* _PROBLEM REQUIREMENTS_:
Each line that includes the word "working" should be copied from the records.

* _PROVIDED DATA_:
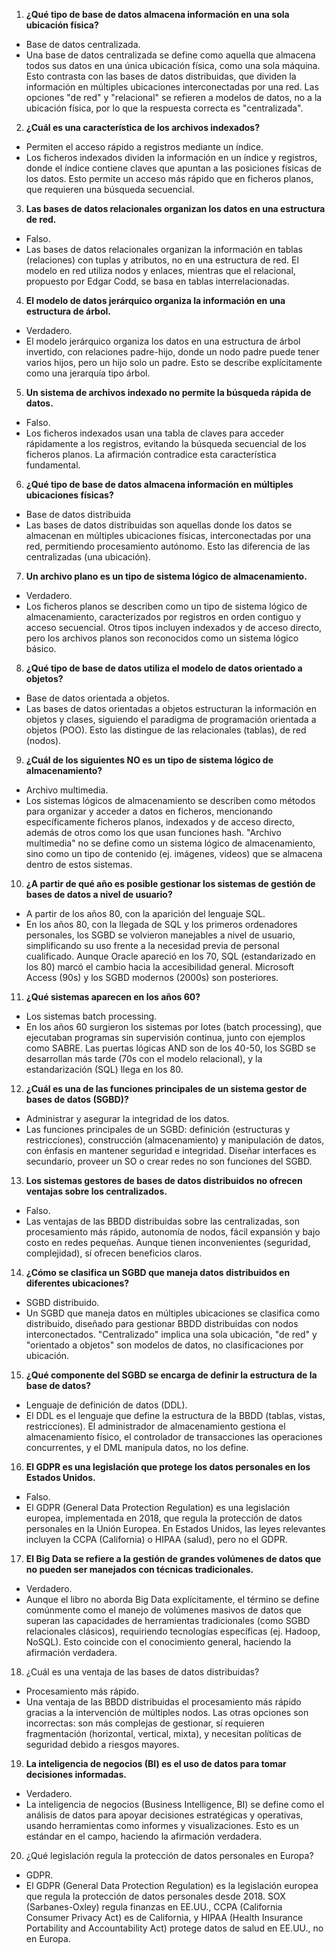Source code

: 1. **¿Qué tipo de base de datos almacena información en una sola ubicación física?**

- Base de datos centralizada.
- Una base de datos centralizada se define como aquella que almacena todos sus datos en una única ubicación física, como una sola máquina. Esto contrasta con las bases de datos distribuidas, que dividen la información en múltiples ubicaciones interconectadas por una red. Las opciones "de red" y "relacional" se refieren a modelos de datos, no a la ubicación física, por lo que la respuesta correcta es "centralizada".

2. **¿Cuál es una característica de los archivos indexados?**

- Permiten el acceso rápido a registros mediante un índice.
- Los ficheros indexados dividen la información en un índice y registros, donde el índice contiene claves que apuntan a las posiciones físicas de los datos. Esto permite un acceso más rápido que en ficheros planos, que requieren una búsqueda secuencial.

3. **Las bases de datos relacionales organizan los datos en una estructura de red.**

- Falso.
- Las bases de datos relacionales organizan la información en tablas (relaciones) con tuplas y atributos, no en una estructura de red. El modelo en red utiliza nodos y enlaces, mientras que el relacional, propuesto por Edgar Codd, se basa en tablas interrelacionadas.

4. **El modelo de datos jerárquico organiza la información en una estructura de árbol.**

- Verdadero.
- El modelo jerárquico organiza los datos en una estructura de árbol invertido, con relaciones padre-hijo, donde un nodo padre puede tener varios hijos, pero un hijo solo un padre. Esto se describe explícitamente como una jerarquía tipo árbol.

5. **Un sistema de archivos indexado no permite la búsqueda rápida de datos.**

- Falso.
- Los ficheros indexados usan una tabla de claves para acceder rápidamente a los registros, evitando la búsqueda secuencial de los ficheros planos. La afirmación contradice esta característica fundamental.

6. **¿Qué tipo de base de datos almacena información en múltiples ubicaciones físicas?**

- Base de datos distribuida
- Las bases de datos distribuidas son aquellas donde los datos se almacenan en múltiples ubicaciones físicas, interconectadas por una red, permitiendo procesamiento autónomo. Esto las diferencia de las centralizadas (una ubicación).

7. **Un archivo plano es un tipo de sistema lógico de almacenamiento.**

- Verdadero.
- Los ficheros planos se describen como un tipo de sistema lógico de almacenamiento, caracterizados por registros en orden contiguo y acceso secuencial. Otros tipos incluyen indexados y de acceso directo, pero los archivos planos son reconocidos como un sistema lógico básico.


8. **¿Qué tipo de base de datos utiliza el modelo de datos orientado a objetos?**

- Base de datos orientada a objetos.
- Las bases de datos orientadas a objetos estructuran la información en objetos y clases, siguiendo el paradigma de programación orientada a objetos (POO). Esto las distingue de las relacionales (tablas), de red (nodos).

9. **¿Cuál de los siguientes NO es un tipo de sistema lógico de almacenamiento?**

- Archivo multimedia.
- Los sistemas lógicos de almacenamiento se describen como métodos para organizar y acceder a datos en ficheros, mencionando específicamente ficheros planos, indexados y de acceso directo, además de otros como los que usan funciones hash. "Archivo multimedia" no se define como un sistema lógico de almacenamiento, sino como un tipo de contenido (ej. imágenes, videos) que se almacena dentro de estos sistemas.

10. **¿A partir de qué año es posible gestionar los sistemas de gestión de bases de datos a nivel de usuario?**

- A partir de los años 80, con la aparición del lenguaje SQL. 
- En los años 80, con la llegada de SQL y los primeros ordenadores personales, los SGBD se volvieron manejables a nivel de usuario, simplificando su uso frente a la necesidad previa de personal cualificado. Aunque Oracle apareció en los 70, SQL (estandarizado en los 80) marcó el cambio hacia la accesibilidad general. Microsoft Access (90s) y los SGBD modernos (2000s) son posteriores.

11. **¿Qué sistemas aparecen en los años 60?**

- Los sistemas batch processing.
- En los años 60 surgieron los sistemas por lotes (batch processing), que ejecutaban programas sin supervisión continua, junto con ejemplos como SABRE. Las puertas lógicas AND son de los 40-50, los SGBD se desarrollan más tarde (70s con el modelo relacional), y la estandarización (SQL) llega en los 80.

12. **¿Cuál es una de las funciones principales de un sistema gestor de bases de datos (SGBD)?**

- Administrar y asegurar la integridad de los datos.
- Las funciones principales de un SGBD: definición (estructuras y restricciones), construcción (almacenamiento) y manipulación de datos, con énfasis en mantener seguridad e integridad. Diseñar interfaces es secundario, proveer un SO o crear redes no son funciones del SGBD.

13. **Los sistemas gestores de bases de datos distribuidos no ofrecen ventajas sobre los centralizados.**

- Falso.
- Las ventajas de las BBDD distribuidas sobre las centralizadas, son procesamiento más rápido, autonomía de nodos, fácil expansión y bajo costo en redes pequeñas. Aunque tienen inconvenientes (seguridad, complejidad), sí ofrecen beneficios claros.

14. **¿Cómo se clasifica un SGBD que maneja datos distribuidos en diferentes ubicaciones?**

- SGBD distribuido.
- Un SGBD que maneja datos en múltiples ubicaciones se clasifica como distribuido, diseñado para gestionar BBDD distribuidas con nodos interconectados. "Centralizado" implica una sola ubicación, "de red" y "orientado a objetos" son modelos de datos, no clasificaciones por ubicación.

15. **¿Qué componente del SGBD se encarga de definir la estructura de la base de datos?**

- Lenguaje de definición de datos (DDL).
- El DDL es el lenguaje que define la estructura de la BBDD (tablas, vistas, restricciones). El administrador de almacenamiento gestiona el almacenamiento físico, el controlador de transacciones las operaciones concurrentes, y el DML manipula datos, no los define.

16. **El GDPR es una legislación que protege los datos personales en los Estados Unidos.**

- Falso.
- El GDPR (General Data Protection Regulation) es una legislación europea, implementada en 2018, que regula la protección de datos personales en la Unión Europea. En Estados Unidos, las leyes relevantes incluyen la CCPA (California) o HIPAA (salud), pero no el GDPR.

17. **El Big Data se refiere a la gestión de grandes volúmenes de datos que no pueden ser manejados con técnicas tradicionales.**

- Verdadero.
- Aunque el libro no aborda Big Data explícitamente, el término se define comúnmente como el manejo de volúmenes masivos de datos que superan las capacidades de herramientas tradicionales (como SGBD relacionales clásicos), requiriendo tecnologías específicas (ej. Hadoop, NoSQL). Esto coincide con el conocimiento general, haciendo la afirmación verdadera.

18. ¿Cuál es una ventaja de las bases de datos distribuidas?

- Procesamiento más rápido.
- Una ventaja de las BBDD distribuidas el procesamiento más rápido gracias a la intervención de múltiples nodos. Las otras opciones son incorrectas: son más complejas de gestionar, sí requieren fragmentación (horizontal, vertical, mixta), y necesitan políticas de seguridad debido a riesgos mayores.

19. **La inteligencia de negocios (BI) es el uso de datos para tomar decisiones informadas.**

- Verdadero.
- La inteligencia de negocios (Business Intelligence, BI) se define como el análisis de datos para apoyar decisiones estratégicas y operativas, usando herramientas como informes y visualizaciones. Esto es un estándar en el campo, haciendo la afirmación verdadera.

20. ¿Qué legislación regula la protección de datos personales en Europa?

- GDPR.
- El GDPR (General Data Protection Regulation) es la legislación europea que regula la protección de datos personales desde 2018. SOX (Sarbanes-Oxley) regula finanzas en EE.UU., CCPA (California Consumer Privacy Act) es de California, y HIPAA (Health Insurance Portability and Accountability Act) protege datos de salud en EE.UU., no en Europa.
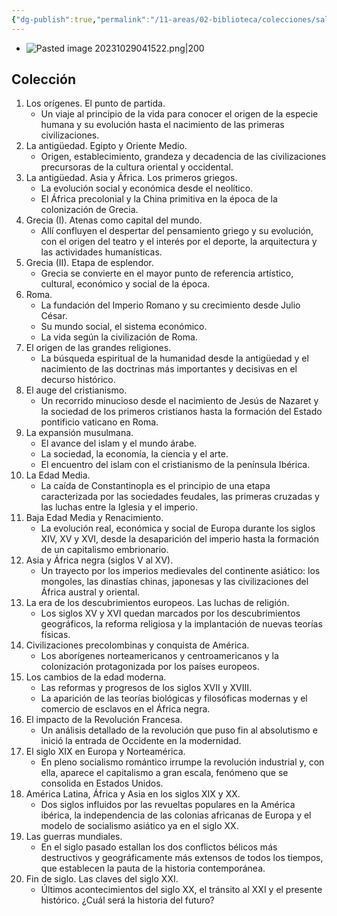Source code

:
 ```yaml
---
{"dg-publish":true,"permalink":"/11-areas/02-biblioteca/colecciones/salvat-historia-universal/","noteIcon":""}
---
```


- ![Pasted image 20231029041522.png|200](/img/user/02%20Image/Pasted%20image%2020231029041522.png)
## Colección 
1. Los orígenes. El punto de partida.
	- Un viaje al principio de la vida para conocer el origen de la especie humana y su evolución hasta el nacimiento de las primeras civilizaciones.
2. La antigüedad. Egipto y Oriente Medio.
	- Origen, establecimiento, grandeza y decadencia de las civilizaciones precursoras de la cultura oriental y occidental.
3. La antigüedad. Asia y África. Los primeros griegos.
	- La evolución social y económica desde el neolítico.
	- El África precolonial y la China primitiva en la época de la colonización de Grecia.
4. Grecia (I). Atenas como capital del mundo.
	- Allí confluyen el despertar del pensamiento griego y su evolución, con el origen del teatro y el interés por el deporte, la arquitectura y las actividades humanísticas.
5. Grecia (II). Etapa de esplendor.
	- Grecia se convierte en el mayor punto de referencia artístico, cultural, económico y social de la época.
6. Roma.
	- La fundación del Imperio Romano y su crecimiento desde Julio César. 
	- Su mundo social, el sistema económico. 
	- La vida según la civilización de Roma.
7. El origen de las grandes religiones.
	- La búsqueda espiritual de la humanidad desde la antigüedad y el nacimiento de las doctrinas más importantes y decisivas en el decurso histórico.
8. El auge del cristianismo.
	- Un recorrido minucioso desde el nacimiento de Jesús de Nazaret y la sociedad de los primeros cristianos hasta la formación del Estado pontificio vaticano en Roma.
9. La expansión musulmana.
	- El avance del islam y el mundo árabe. 
	- La sociedad, la economía, la ciencia y el arte. 
	- El encuentro del islam con el cristianismo de la península Ibérica.
10. La Edad Media.
	- La caída de Constantinopla es el principio de una etapa caracterizada por las sociedades feudales, las primeras cruzadas y las luchas entre la Iglesia y el imperio.
11. Baja Edad Media y Renacimiento.
	- La evolución real, económica y social de Europa durante los siglos XIV, XV y XVI, desde la desaparición del imperio hasta la formación de un capitalismo embrionario.
12. Asia y África negra (siglos V al XV).
	- Un trayecto por los imperios medievales del continente asiático: los mongoles, las dinastías chinas, japonesas y las civilizaciones del África austral y oriental.
13. La era de los descubrimientos europeos. Las luchas de religión.
	- Los siglos XV y XVI quedan marcados por los descubrimientos geográficos, la reforma religiosa y la implantación de nuevas teorías físicas.
14. Civilizaciones precolombinas y conquista de América.
	- Los aborígenes norteamericanos y centroamericanos y la colonización protagonizada por los países europeos.
15. Los cambios de la edad moderna.
	- Las reformas y progresos de los siglos XVII y XVIII. 
	- La aparición de las teorías biológicas y filosóficas modernas y el comercio de esclavos en el África negra.
16. El impacto de la Revolución Francesa.
	- Un análisis detallado de la revolución que puso fin al absolutismo e inició la entrada de Occidente en la modernidad.
17. El siglo XIX en Europa y Norteamérica.
	- En pleno socialismo romántico irrumpe la revolución industrial y, con ella, aparece el capitalismo a gran escala, fenómeno que se consolida en Estados Unidos.
18. América Latina, África y Asia en los siglos XIX y XX.
	- Dos siglos influidos por las revueltas populares en la América ibérica, la independencia de las colonias africanas de Europa y el modelo de socialismo asiático ya en el siglo XX.
19. Las guerras mundiales.
	- En el siglo pasado estallan los dos conflictos bélicos más destructivos y geográficamente más extensos de todos los tiempos, que establecen la pauta de la historia contemporánea.
20. Fin de siglo. Las claves del siglo XXI.
	- Últimos acontecimientos del siglo XX, el tránsito al XXI y el presente histórico. ¿Cuál será la historia del futuro?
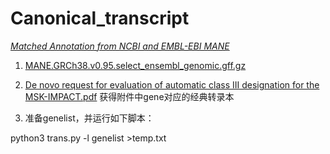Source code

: 
# Canonical_transcript

[*Matched Annotation from NCBI and EMBL-EBI MANE*](https://www.ncbi.nlm.nih.gov/refseq/MANE/)

1. [MANE.GRCh38.v0.95.select_ensembl_genomic.gff.gz](https://ftp.ncbi.nlm.nih.gov/refseq/MANE/MANE_human/current/MANE.GRCh38.v0.95.select_ensembl_genomic.gff.gz)

2. [De novo request for evaluation of automatic class III designation for the MSK-IMPACT.pdf](https://www.accessdata.fda.gov/cdrh_docs/reviews/DEN170058.pdf) 获得附件中gene对应的经典转录本

3. 准备genelist，并运行如下脚本：

python3 trans.py -l genelist >temp.txt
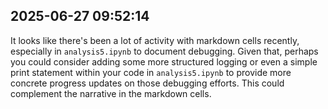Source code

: 

## 2025-06-27 09:52:14

It looks like there's been a lot of activity with markdown cells recently, especially in `analysis5.ipynb` to document debugging. Given that, perhaps you could consider adding some more structured logging or even a simple print statement within your code in `analysis5.ipynb` to provide more concrete progress updates on those debugging efforts. This could complement the narrative in the markdown cells.

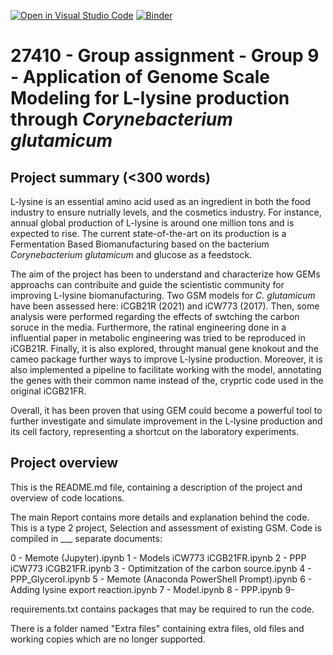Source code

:[![Open in Visual Studio Code](https://classroom.github.com/assets/open-in-vscode-718a45dd9cf7e7f842a935f5ebbe5719a5e09af4491e668f4dbf3b35d5cca122.svg)](https://classroom.github.com/online_ide?assignment_repo_id=12060752&assignment_repo_type=AssignmentRepo)
[![Binder](https://mybinder.org/badge_logo.svg)](https://mybinder.org/v2/gh/27410/[PUT-YOUR-REPOSITORY-HERE]/main)

# 27410 - Group assignment - Group 9 - Application of Genome Scale Modeling for L-lysine production through _Corynebacterium glutamicum_

## Project summary (<300 words)

L-lysine is an essential amino acid used as an ingredient in both the food industry to ensure nutrially levels, and the cosmetics industry. For instance, annual global production of L-lysine is around one million tons and is expected to rise. The current state-of-the-art on its production is a Fermentation Based Biomanufacturing based on the bacterium _Corynebacterium glutamicum_ and glucose as a feedstock.   

The aim of the project has been to understand and characterize how GEMs approachs can contribuite and guide the scientistic community for improving L-lysine biomanufacturing. Two GSM models for _C. glutamicum_ have been assessed here: iCGB21R (2021) and iCW773 (2017). Then, some analysis were performed regarding the effects of swtching the carbon soruce in the media. Furthermore, the ratinal engineering done in a influential paper in metabolic engineering was tried to be reproduced in iCGB21R. Finally, it is also explored, throught manual gene knokout and the cameo package further ways to improve L-lysine production. Moreover, it is also implemented a pipeline to facilitate working with the model, annotating the genes with their common name instead of the, cryprtic code used in the original iCGB21FR. 

Overall, it has been proven that using GEM could become a powerful tool to further investigate and simulate improvement in the L-lysine production and its cell factory, representing a shortcut on the laboratory experiments. 

## Project overview
This is the README.md file, containing a description of the project and overview of code locations.

The main Report contains more details and explanation behind the code.
This is a type 2 project, Selection and assessment of existing GSM. Code is compiled in ___ separate documents:

0 - Memote (Jupyter).ipynb
1 - Models iCW773 iCGB21FR.ipynb
2 - PPP iCW773 iCGB21FR.ipynb
3 - Optimitzation of the carbon source.ipynb
4 - PPP_Glycerol.ipynb
5 - Memote (Anaconda PowerShell Prompt).ipynb
6 - Adding lysine export reaction.ipynb
7 - Model.ipynb
8 - PPP.ipynb
9- 

requirements.txt contains packages that may be required to run the code.

There is a folder named "Extra files" containing extra files, old files and working copies which are no longer supported.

* _RESPONSE_:
The aim of the project has been to understand and characterize how GEMs approachs can contribuite and guide the scientistic community for improving L-lysine biomanufacturing. Two GSM models for _C. glutamicum_ have been assessed here: iCGB21R (2021) and iCW773 (2017). Then, some analysis were performed regarding the effects of swtching the carbon soruce in the media. Furthermore, the ratinal engineering done in a influential paper in metabolic engineering was tried to be reproduced in iCGB21R. Finally, it is also explored, throught manual gene knokout and the cameo package further ways to improve L-lysine production. Moreover, it is also implemented a pipeline to facilitate working with the model, annotating the genes with their common name instead of the, cryprtic code used in the original iCGB21FR. 
There is a folder named "Extra files" containing extra files, old files and working copies which are no longer supported.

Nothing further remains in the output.